Macy's has filed for an injunction to prohibit a real estate company from leasing the enormous billboard on the corner of the department store's flagship location—because, Macy's says, the new advertiser is Amazon.

The NY Post first reported on the complaint, which was made in State Supreme Court, noting, "The Macy’s billboard lease with Kaufman [Realty] expired on Aug. 31. Macy’s claims that its original lease from 1963 prevents a competitor from ever advertising on that space, but Kaufman disagrees, according to the complaint."
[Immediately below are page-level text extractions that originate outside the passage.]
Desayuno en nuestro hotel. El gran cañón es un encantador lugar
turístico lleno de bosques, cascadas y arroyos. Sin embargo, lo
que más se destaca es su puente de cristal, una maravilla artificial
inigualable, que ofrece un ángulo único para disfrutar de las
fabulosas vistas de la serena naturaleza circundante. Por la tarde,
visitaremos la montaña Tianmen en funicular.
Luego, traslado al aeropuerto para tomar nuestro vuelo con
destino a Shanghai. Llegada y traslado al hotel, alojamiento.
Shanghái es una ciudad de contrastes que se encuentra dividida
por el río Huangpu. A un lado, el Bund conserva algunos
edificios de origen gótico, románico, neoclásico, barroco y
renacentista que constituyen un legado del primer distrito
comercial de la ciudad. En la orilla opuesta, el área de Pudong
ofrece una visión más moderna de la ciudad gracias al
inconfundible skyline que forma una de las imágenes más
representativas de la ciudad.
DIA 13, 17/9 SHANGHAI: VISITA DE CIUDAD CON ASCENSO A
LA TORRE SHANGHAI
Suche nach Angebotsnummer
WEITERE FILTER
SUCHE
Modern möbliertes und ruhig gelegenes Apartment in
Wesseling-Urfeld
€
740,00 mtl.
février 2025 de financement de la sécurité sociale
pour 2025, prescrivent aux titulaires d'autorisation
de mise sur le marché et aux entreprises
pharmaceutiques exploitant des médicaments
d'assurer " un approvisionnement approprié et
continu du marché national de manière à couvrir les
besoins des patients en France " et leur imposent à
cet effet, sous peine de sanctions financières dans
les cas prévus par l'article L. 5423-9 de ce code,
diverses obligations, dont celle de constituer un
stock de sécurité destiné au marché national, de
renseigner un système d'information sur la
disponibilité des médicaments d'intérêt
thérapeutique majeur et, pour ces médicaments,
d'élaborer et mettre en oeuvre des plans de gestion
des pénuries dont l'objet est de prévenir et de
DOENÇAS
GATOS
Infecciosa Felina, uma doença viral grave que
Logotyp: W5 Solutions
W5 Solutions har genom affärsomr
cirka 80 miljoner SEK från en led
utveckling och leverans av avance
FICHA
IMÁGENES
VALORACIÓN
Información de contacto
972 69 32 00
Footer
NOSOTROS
The court filing claims that Kaufman told a Macy's representative that they were "in discussion with a very 'prominent online retailer,'" leading the complaint to state, "There was little doubt that [he] was talking about Amazon on the call," and that "Amazon and other online retailers are direct competitors of Macy's. If Amazon or another competitor were to advertise on the billboard, the negative impact on Macy's would be immeasurable."

However, a spokesperson for Kaufman told the Post that the advertiser is not Amazon—"While the restrictive covenant will be up to a judge to make a decision, we want to make it clear that we’ve had no communication or negotiations with Amazon relating to the 1313 Broadway space."

The billboard, which is currently a Macy's shopping bag, occupies a prominent corner of 34th Street and Broadway, and is featured heavily in Macy's Thanksgiving Day parades (which, this year, will be returning in full).

While Macy's takes up the block between Broadway and 7th Avenue and 34th and 35th Streets, the corner of 34th and Broadway has a small retail building—currently a Sunglass Hut—along with the billboard that Macy's doesn't own. That building was actually bought in 1901 by a then-competitor of Macy's, Harry Siegel of Siegel-Cooper, in hopes that he could use it as leverage in a real estate deal to acquire Macy's old 14th Street space. Well, Macy's refused to buy the Herald Square corner lot from Siegel, and this spite building emerged.

“It’s a funny irony that a building with this kind of history would come back and be a problem more than a century later," Andrew Alpern, who wrote a book about so-called holdout buildings in New York City, told the Post. “Macy’s has not had a good record with holdouts. They just don’t seem to be too good at negotiating with their neighbors."